Setup 1: Current T4 GPU + CPU Optimization

  • Hardware: T4 GPU (16 GB VRAM), Enhanced CPU
  • Allocation:
  • GPU: LLM (6 GB), TTS (4.5 GB), VLM (4 GB) = 14.5 GB
  • CPU: ASR (1 GB), Translation (3 GB)
  • Pros:
  • Fully utilizes existing hardware with no additional cost.
  • Meets current GPU workload requirements (14.5 GB < 16 GB).
  • Cons:
  • Limited headroom (1.5 GB) for batch size increases or additional tasks.
  • No redundancy.

Setup 2: T4 GPU + Low-End GPU Backup

  • Hardware:
  • T4 GPU (16 GB VRAM)
  • Additional GPU (e.g., NVIDIA GTX 1660, 6 GB VRAM)
  • Enhanced CPU
  • Allocation:
  • T4 GPU: LLM (6 GB), TTS (4.5 GB), VLM (4 GB) = 14.5 GB
  • GTX 1660: Available for overflow or future tasks
  • CPU: ASR (1 GB), Translation (3 GB)
  • Pros:
  • Maintains current workload on T4 with backup capacity.
  • Cost-effective redundancy.
  • Cons:
  • GTX 1660 (6 GB) insufficient for full VLM + LLM + TTS if offloaded.
  • Minor increase in power/space needs.

Setup 3: Upgrade to A100 GPU

  • Hardware: NVIDIA A100 (40 GB or 80 GB VRAM), Enhanced CPU
  • Allocation:
  • GPU: LLM (6 GB), TTS (4.5 GB), VLM (4 GB) = 14.5 GB, plus headroom
  • CPU: ASR (1 GB), Translation (3 GB)
  • Pros:
  • Significant VRAM capacity (25.5 GB or 65.5 GB remaining) for scalability, training, or multi-instance support.
  • Future-proof for growing workloads.
  • Cons:
  • Higher cost.
  • Overkill for current 14.5 GB requirement.

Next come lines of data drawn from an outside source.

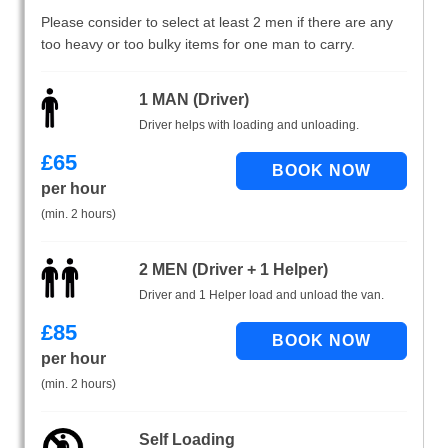
Please consider to select at least 2 men if there are any
too heavy or too bulky items for one man to carry.
1 MAN (Driver)
Driver helps with loading and unloading.
£
65
per hour
(min. 2 hours)
2 MEN (Driver + 1 Helper)
Driver and 1 Helper load and unload the van.
£
85
per hour
(min. 2 hours)
Self Loading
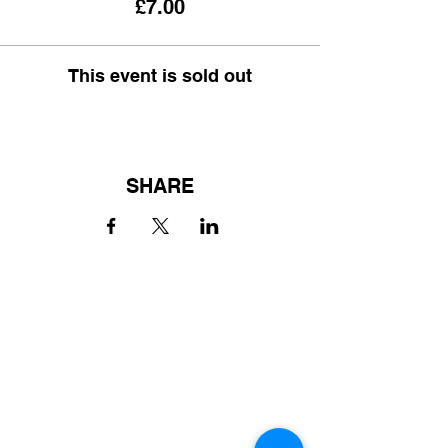
£7.00
This event is sold out
SHARE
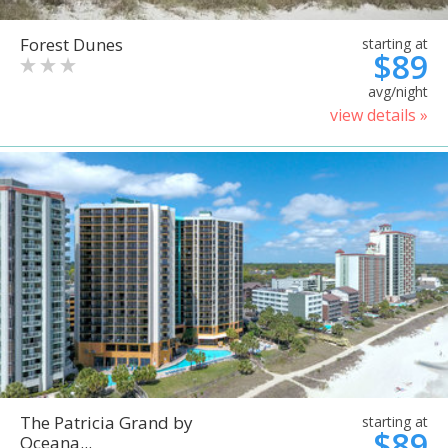
Forest Dunes
starting at
$89
avg/night
view details »
The Patricia Grand by
starting at
$89
Oceana...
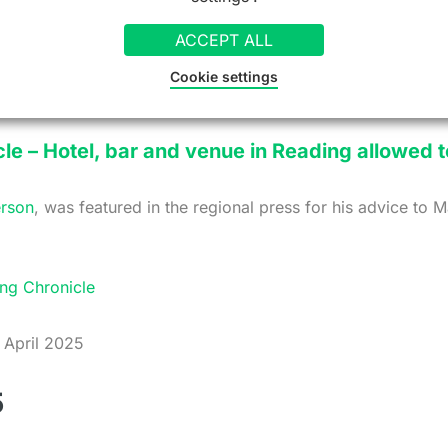
ay 2025
ACCEPT ALL
Cookie settings
le – Hotel, bar and venue in Reading allowed t
rson
, was featured in the regional press for his advice to 
ng Chronicle
April 2025
5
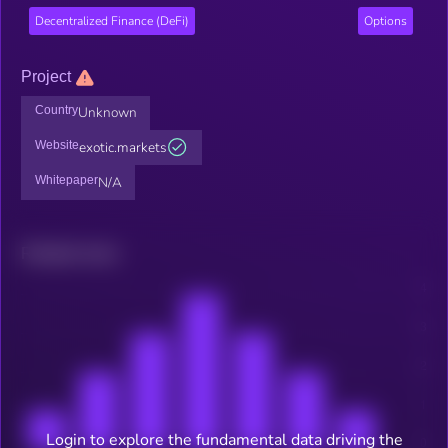
Decentralized Finance (DeFi)
Options
Project
Country
Unknown
Website
exotic.markets
Whitepaper
N/A
Related news
Login to explore the fundamental data driving the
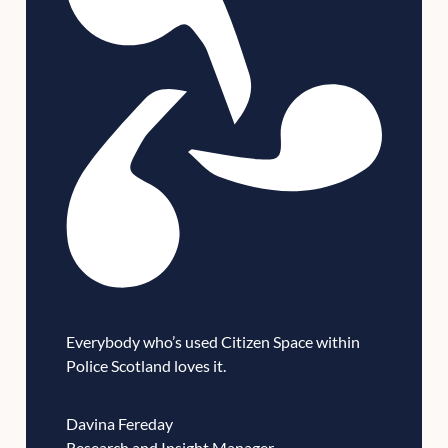
Everybody who’s used Citizen Space within
Police Scotland loves it.
Davina Fereday
Research and Insight Manager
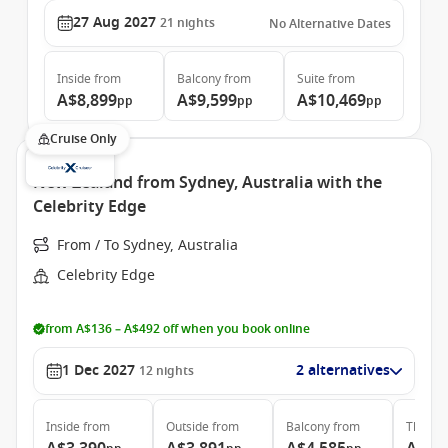
27 Aug 2027
21
nights
No Alternative Dates
Inside
from
Balcony
from
Suite
from
A$8,899
A$9,599
A$10,469
pp
pp
pp
Cruise Only
New Zealand from Sydney, Australia with the
Celebrity Edge
From / To Sydney, Australia
Celebrity Edge
from A$136 – A$492 off when you book online
1 Dec 2027
2 alternatives
12
nights
Inside
from
Outside
from
Balcony
from
The Ret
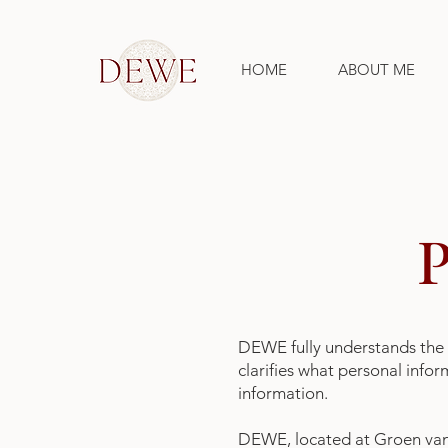
HOME
ABOUT ME
DEWE fully understands the 
clarifies what personal info
information.
DEWE, located at Groen van 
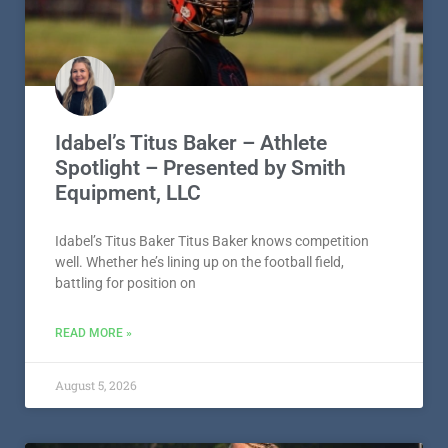
Idabel’s Titus Baker – Athlete
Spotlight – Presented by Smith
Equipment, LLC
Idabel’s Titus Baker Titus Baker knows competition
well. Whether he’s lining up on the football field,
battling for position on
READ MORE »
August 5, 2026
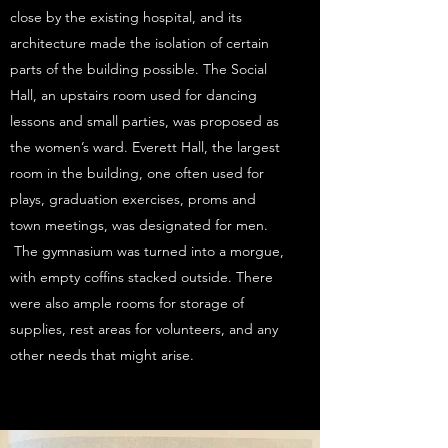
close by the existing hospital, and its
architecture made the isolation of certain
parts of the building possible. The Social
Hall, an upstairs room used for dancing
lessons and small parties, was proposed as
the women’s ward. Everett Hall, the largest
room in the building, one often used for
plays, graduation exercises, proms and
town meetings, was designated for men.
The gymnasium was turned into a morgue,
with empty coffins stacked outside. There
were also ample rooms for storage of
supplies, rest areas for volunteers, and any
other needs that might arise.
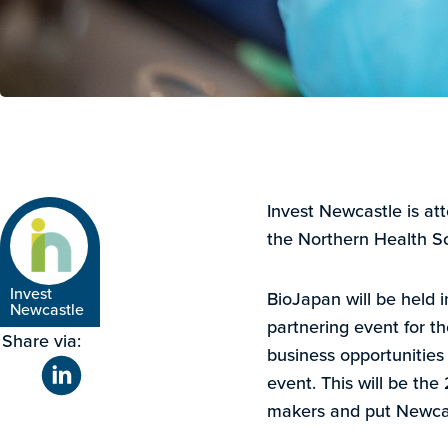
Invest Newcastle is at
the Northern Health S
Invest
BioJapan will be held 
Newcastle
partnering event for th
Share via:
business opportunities
event. This will be the 
makers and put Newcast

Setup 4: Multi-T4 GPU Cluster

  • Hardware: 2x T4 GPUs (32 GB VRAM total), Enhanced CPU
  • Allocation:
  • T4 GPU 1: LLM (6 GB), TTS (4.5 GB) = 10.5 GB
  • T4 GPU 2: VLM (4 GB), potential overflow
  • CPU: ASR (1 GB), Translation (3 GB)
  • Pros:
  • Distributes load across GPUs for flexibility (21.5 GB remaining total).
  • Redundancy and scalability.
  • Cons:
  • Increased cost and complexity.
  • Requires multi-GPU optimization.

Recommendations

  1. Short-Term: Use Setup 1 (current T4 GPU + CPU). The T4’s 16 GB VRAM supports VLM (4 GB), LLM (6 GB), and TTS (4.5 GB) with 1.5 GB to spare, while CPU handles ASR and Translation.
  2. Mid-Term: Adopt Setup 2 if minor redundancy or future overflow capacity is needed without major investment.
  3. Long-Term: Transition to Setup 3 (A100) or Setup 4 (Multi-T4) for significant growth, such as training LLMs or expanding VLM/TTS usage.

Next Steps

  • Benchmark T4 performance with VLM + LLM + TTS at 14.5 GB to ensure stability.
  • Evaluate latency/throughput needs to determine if 1.5 GB headroom suffices.
  • Assess budget and growth plans to prioritize upgrades.